Mode quick reference

Think of the modes as different answers to the same question: how do you want to practice rhythm right now? Solo games teach compact patterns. Multiplayer turns those patterns into shared tension. Beatspell adds battle framing. Drum Lessons slow the pace down. The Toy Box and Cafe give players a place to poke around without treating every minute as a score chase.
Nintendo UK also points to accessibility settings such as read-aloud text and timing calibration. For this series, those settings belong beside the mode list because they can change whether the input language feels fair.

Solo Rhythm Games
The main path is a broad run of short rhythm games. Each one teaches a compact input rule, then asks you to rely on the audio pattern while the scene becomes busier.

Multiplayer
Up to four players can share one system for more than 30 co-op and competitive games. Some challenges ask the group to win together, while others test who can keep the cleanest timing.

Beatspell
Beatspell unlocks through progress in the solo games. It turns button timing into spells for attacking, healing and handling rhythm-based monster fights.

Drum Lessons
Drum Lessons let players practice kit parts with button controls. Guided lessons teach the basics, while Free Jam gives room to experiment outside a fixed challenge.

Rhythm Toy Box
The Rhythm Toy Box is built for experiments, loops and playful rhythm objects. It is the page to check when you want side activities rather than stage progression.

Cafe
The Cafe gives the game a softer landing zone. Use it when you want a break from scoring pressure, secrets and rhythm side activities.

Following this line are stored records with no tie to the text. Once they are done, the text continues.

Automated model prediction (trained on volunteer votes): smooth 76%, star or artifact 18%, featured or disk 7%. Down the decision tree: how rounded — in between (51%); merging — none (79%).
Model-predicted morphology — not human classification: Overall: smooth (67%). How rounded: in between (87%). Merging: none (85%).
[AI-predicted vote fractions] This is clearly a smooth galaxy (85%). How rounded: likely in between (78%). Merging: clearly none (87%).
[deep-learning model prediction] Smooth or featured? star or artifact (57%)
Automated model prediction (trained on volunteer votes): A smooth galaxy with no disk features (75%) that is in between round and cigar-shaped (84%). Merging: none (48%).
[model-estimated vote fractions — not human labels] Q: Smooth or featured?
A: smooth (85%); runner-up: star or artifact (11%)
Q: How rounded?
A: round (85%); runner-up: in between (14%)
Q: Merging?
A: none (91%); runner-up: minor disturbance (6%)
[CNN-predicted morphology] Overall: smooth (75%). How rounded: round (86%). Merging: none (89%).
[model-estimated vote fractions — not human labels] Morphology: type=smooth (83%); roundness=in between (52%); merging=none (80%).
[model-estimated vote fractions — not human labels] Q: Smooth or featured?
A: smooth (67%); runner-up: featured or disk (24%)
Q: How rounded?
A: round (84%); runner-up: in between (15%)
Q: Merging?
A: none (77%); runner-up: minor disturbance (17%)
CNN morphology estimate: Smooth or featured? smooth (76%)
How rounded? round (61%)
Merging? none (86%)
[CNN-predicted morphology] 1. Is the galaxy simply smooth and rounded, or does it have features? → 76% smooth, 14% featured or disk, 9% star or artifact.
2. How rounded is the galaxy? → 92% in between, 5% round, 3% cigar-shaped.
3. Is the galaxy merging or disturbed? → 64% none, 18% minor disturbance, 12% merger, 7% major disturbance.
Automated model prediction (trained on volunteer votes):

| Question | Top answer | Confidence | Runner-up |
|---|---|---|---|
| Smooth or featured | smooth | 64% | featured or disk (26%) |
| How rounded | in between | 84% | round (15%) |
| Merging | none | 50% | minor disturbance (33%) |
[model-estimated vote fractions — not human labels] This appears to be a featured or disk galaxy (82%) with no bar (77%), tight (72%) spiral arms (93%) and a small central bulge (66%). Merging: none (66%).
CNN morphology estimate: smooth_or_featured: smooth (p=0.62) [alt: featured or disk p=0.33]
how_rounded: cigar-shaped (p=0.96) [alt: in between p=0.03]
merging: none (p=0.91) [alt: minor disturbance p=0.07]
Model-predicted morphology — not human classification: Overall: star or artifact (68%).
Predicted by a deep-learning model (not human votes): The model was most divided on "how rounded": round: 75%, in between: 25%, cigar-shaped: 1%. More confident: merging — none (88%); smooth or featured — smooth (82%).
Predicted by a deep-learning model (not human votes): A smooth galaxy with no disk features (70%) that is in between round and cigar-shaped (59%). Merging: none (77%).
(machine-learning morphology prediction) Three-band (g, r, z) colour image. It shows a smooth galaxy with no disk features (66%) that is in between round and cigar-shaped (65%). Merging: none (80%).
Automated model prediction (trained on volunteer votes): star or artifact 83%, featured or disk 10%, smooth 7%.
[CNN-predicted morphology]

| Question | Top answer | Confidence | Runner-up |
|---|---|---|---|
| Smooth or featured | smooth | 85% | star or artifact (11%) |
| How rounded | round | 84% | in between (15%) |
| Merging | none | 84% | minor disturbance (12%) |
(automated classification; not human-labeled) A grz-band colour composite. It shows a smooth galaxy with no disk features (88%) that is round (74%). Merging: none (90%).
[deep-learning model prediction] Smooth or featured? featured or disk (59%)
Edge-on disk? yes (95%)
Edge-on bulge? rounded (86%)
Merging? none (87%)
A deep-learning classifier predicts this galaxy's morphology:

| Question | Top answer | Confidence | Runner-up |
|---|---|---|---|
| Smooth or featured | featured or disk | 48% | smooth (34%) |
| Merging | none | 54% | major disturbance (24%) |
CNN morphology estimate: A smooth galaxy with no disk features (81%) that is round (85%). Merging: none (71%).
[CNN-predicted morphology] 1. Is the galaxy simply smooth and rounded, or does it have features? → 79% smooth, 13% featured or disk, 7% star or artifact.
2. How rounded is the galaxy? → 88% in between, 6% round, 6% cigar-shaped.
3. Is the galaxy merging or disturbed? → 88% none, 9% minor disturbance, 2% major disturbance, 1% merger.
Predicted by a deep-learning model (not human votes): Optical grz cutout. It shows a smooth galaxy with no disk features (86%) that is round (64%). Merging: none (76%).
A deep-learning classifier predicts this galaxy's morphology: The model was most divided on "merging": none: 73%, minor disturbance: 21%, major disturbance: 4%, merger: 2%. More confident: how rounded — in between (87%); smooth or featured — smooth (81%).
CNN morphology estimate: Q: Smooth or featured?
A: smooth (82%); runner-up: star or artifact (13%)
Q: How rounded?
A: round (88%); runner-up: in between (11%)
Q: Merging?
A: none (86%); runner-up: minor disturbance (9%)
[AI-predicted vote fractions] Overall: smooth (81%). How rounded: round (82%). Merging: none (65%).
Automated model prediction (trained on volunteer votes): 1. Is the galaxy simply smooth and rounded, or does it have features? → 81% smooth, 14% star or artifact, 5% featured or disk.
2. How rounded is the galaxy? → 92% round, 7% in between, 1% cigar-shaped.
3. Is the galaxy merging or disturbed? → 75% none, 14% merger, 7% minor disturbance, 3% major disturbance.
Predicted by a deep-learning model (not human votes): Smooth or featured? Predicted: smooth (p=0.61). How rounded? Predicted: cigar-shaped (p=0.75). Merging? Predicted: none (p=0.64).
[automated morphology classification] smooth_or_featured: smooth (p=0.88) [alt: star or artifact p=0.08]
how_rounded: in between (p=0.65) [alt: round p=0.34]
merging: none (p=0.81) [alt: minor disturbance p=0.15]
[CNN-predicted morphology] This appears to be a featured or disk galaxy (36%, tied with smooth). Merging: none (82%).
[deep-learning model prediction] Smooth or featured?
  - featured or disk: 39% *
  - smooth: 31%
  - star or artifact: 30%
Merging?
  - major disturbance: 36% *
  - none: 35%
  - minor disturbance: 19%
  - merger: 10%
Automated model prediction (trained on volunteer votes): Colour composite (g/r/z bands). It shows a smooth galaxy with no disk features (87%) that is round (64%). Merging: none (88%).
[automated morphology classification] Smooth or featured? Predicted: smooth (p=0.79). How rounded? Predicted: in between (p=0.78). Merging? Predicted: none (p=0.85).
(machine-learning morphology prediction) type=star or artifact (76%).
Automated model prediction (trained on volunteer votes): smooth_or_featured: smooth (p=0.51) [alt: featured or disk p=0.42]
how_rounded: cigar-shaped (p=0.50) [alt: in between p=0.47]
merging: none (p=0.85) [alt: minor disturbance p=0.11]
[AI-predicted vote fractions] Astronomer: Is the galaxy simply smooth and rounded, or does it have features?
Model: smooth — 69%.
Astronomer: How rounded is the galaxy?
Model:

Accessibility and Calibration
Settings include read-aloud text from Li'l Miss Reeds and timing calibration for TV play. Use calibration before judging your rhythm if the display feels late.

Free Demo
The UK page describes a free demo with the first five solo rhythm games plus multiplayer tweezer timing. Demo progress can transfer to the full game.
How Beatspell fits the rhythm format

Beatspell unlocks as you progress, then turns rhythm inputs into spells. The official US page describes attack, healing and other spell effects, while the UK page frames the mode as a rhythm RPG where new chapters unlock as you earn medals in other solo rhythm games. That makes medals more than a score badge for players who want the side story.
Approach Beatspell with the same discipline as a normal rhythm game. The battle presentation can make it look like an RPG first, but the underlying skill is still button timing. Learn the rhythm attached to each spell, then decide when to cast it. If you try to read it as a menu-based RPG, you will react late.
The practical loop is simple: learn the spell phrase, watch what the monster is asking for, then choose the safest rhythm response. If you are missing spells, return to solo games for medals before treating Beatspell as the place to force progress.
Practice without burning out

Drum Lessons are valuable because they separate rhythm vocabulary from stage comedy. Each part of the kit can be played with button controls, and Free Jam gives you space to test timing without a success screen immediately grading the joke. Use lessons after a run where every stage feels noisy.
The Cafe and Toy Box serve a similar pacing role. A good rhythm session alternates pressure and play. If you only chase medals, fatigue can turn into late inputs. If you only poke around, you may never learn the stricter cues. Move between modes based on what failed: timing, reading, stamina or group coordination.
For younger or new players, this side content is also a better handoff point than a failed stage. Let them hear a drum part, toy with a loop, then return to the main path. That preserves the game as a music toy rather than turning it into a pass-fail exam.